Tâche 1: Recopiez le passage de l'article sur la rétro-propagation en partant de « Imaginons un agent » et en allant jusqu'à « de construction, etc... », en remplaçant « agent immobilier » par « courtier ».
Tâche 2: D'après l'article sur la rétro-propagation, à quel moment du repas de Noël Tata Huguette pose-t-elle sa question ?
Tâche 3: Poursuivez l'article sur la rétro-propagation à partir de sa dernière phrase.

Extrait de page:
━━━━
La rétro-propagation expliquée à ma Tata

Hervé Rincent

Hervé Rincent

18 janv. 2022

Au milieu du repas de Noël, juste avant le plateau de fromages, l’esprit déjà massivement alourdi par le mélange des couleurs d’alcool, Tata Huguette m’a dégainé ça :

Toi qui travaille dans l’informatique, c’est quoi cette histoire de rétro-propagation dans les réseaux de deep-learning ?

Je ne l’avais pas vu venir cette question.

Moi qui croyait qu’on allait tranquillement surfer sur les prix des maisons qui grimpent et sur l’abêtissement de la jeunesse biberonnée aux vidéos YouTube de cuisine.

Alors sur le coup, j’ai esquivé par un "ce serait trop long à expliquer".

Mais en vérité, il m’a fallu replonger un peu dedans pour en sortir un bout de code qui fonctionne (les liens sont à la fin de l’article).

Et en y repensant, c’est fascinant.

Parce qu’au fond, c’est une technique géniale pour les développeurs. Elle leur permet de coder des trucs incroyables, sans réellement comprendre pourquoi ça marche mathématiquement.

C’est la scission entre les maths et le dev.

Lorsqu’on rétorque à Yan LeCun en 2012 :

Certes, cela marche bien en pratique. Mais est-ce que cela marche en théorie ?

Une analogie immobilière

Imaginons un agent immobilier qui débute dans le métier.

Il estime le prix de vente d’une maison à partir de ce qu’il en connaît : sa situation, sa taille, son année de construction, etc...

Au départ, ses estimations sont à coté de la plaque.

Mais avec l’expérience, il va perfectionner son savoir-faire, et va s’approcher du vrai prix de vente (= celui auquel la transaction se fait finalement).

Il n’y pas réfléchi à un algorithme pour formuler son estimation. C’est venu avec le temps. A chaque transaction, il a observé de combien il s’est trompé afin de corriger le tir.
━━━━
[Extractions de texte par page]
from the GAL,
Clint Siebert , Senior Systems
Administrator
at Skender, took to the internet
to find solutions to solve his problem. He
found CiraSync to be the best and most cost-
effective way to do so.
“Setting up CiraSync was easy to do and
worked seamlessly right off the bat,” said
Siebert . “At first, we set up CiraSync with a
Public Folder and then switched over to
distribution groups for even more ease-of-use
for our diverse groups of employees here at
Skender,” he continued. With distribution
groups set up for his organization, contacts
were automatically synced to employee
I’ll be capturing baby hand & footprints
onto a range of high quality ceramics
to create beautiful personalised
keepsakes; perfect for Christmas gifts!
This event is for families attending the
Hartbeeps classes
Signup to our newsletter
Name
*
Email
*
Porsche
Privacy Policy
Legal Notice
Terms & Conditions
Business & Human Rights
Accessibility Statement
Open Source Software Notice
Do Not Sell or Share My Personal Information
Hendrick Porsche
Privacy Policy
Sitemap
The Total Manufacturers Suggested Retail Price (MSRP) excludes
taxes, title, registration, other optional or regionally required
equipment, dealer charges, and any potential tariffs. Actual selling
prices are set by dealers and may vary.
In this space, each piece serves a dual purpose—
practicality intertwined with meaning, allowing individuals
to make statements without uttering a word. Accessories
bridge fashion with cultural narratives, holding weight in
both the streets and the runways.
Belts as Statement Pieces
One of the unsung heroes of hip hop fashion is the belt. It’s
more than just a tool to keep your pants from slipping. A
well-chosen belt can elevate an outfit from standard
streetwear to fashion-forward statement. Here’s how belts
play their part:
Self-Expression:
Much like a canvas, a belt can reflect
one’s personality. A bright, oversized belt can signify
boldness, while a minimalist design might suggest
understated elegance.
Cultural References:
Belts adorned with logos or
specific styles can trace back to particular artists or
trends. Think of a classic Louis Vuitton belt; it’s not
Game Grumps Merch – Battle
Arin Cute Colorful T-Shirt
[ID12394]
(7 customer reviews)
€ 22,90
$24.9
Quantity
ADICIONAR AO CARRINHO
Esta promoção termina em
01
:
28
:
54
━━━━
Réponse finale 1:
Imaginons un courtier qui débute dans le métier.

Il estime le prix de vente d’une maison à partir de ce qu’il en connaît : sa situation, sa taille, son année de construction, etc...

Réponse finale 2: Au milieu du repas, juste avant le plateau de fromages.

Réponse finale 3:
Il a tiré les leçons de ses erreurs passées pour se forger un flair.

Cette boucle de retour, la rétroaction, est un pilier de la théorie de systèmes numériques.

Mais en fait, on la voit partout. Dans une équipe de rugby, dans une école, dans une entreprise : on observe le résultat de nos actions pour améliorer nos pratiques.

Une équipe d’agents immobiliers

Joe dirige une petite agence immobilière. Il a 4 employés : Alex, Bo, Casey et Debby.

Pour améliorer les estimations réalisées par son agence, voici ce qu’il décide :

On voit bien l’aller/retour ainsi réalisé : d’abord on estime (de gauche à droite) puis on corrige en fonction de l’erreur commise (de droite à gauche).

Alex, Bo, Casey et Debby vont tenir compte de l’erreur d’estimation retournée par Joe pour affiner leurs méthodes.

Joe n’a pas à se préoccuper de la façon dont les agents immobiliers s’y prennent pour formuler leurs estimations. Chacun fait à sa sauce.

Par contre, chacun ajuste sa méthode de calcul en fonction des retours de Joe.

Cet ajustement peut se faire de deux façons

Tout marche à peu près bien.

Jusqu’au jour ou débarque William.

Une équipe avec 2 chefs

William, c’est le fils de l’actionnaire principal de l’agence immobilière.

Alors il n’allait pas se contenter de nettoyer les vitres.

Du coup, Joe n’est plus tout seul à superviser l’équipe. Il se partage le boulot avec William. Ensemble, ils conviennent d’un pacte : chacun fait ses estimations, on on prendra la moyenne des 2.

Mais pour Alex, Bo, Casey et Debby, ça devient un enfer.

Car leurs 2 chefs leur retournent du feedback différent !

Alex s’entend dire par Joe “il faudrait que tu diminues un peu ce que tu m’as envoyé”. Alors que William lui demande d’augmenter.

Joe et William ont chacun leurs façons de mixer les 4 estimations reçues !

Comment s’en sortir ?

En revenant à l’objectif de base.

Peu importe ce que veulent Joe ou William. Il n’y a qu’une seule règle qui compte : il faut qu’à la fin, l’erreur d’estimation soit la plus petite possible.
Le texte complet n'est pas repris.